Exercise aim:
State how many lines of the entries hold the string "dout". Reply with the number alone.

Data to examine:
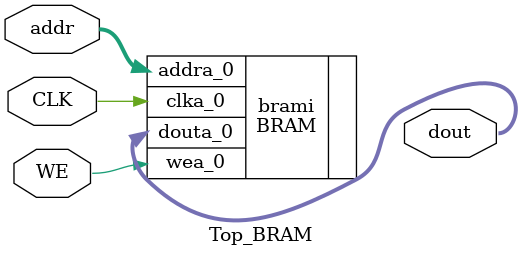
<source format=v>
`timescale 1ns / 1ps

module Top_BRAM(
    input CLK, WE,
    input [3:0] addr,
    output [7:0] dout
    
    );
     wire [7:0] din;
    
    BRAM brami (.clka_0(CLK), .wea_0(WE), .addra_0(addr), .douta_0(dout));
endmodule

</source>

Written reply:
2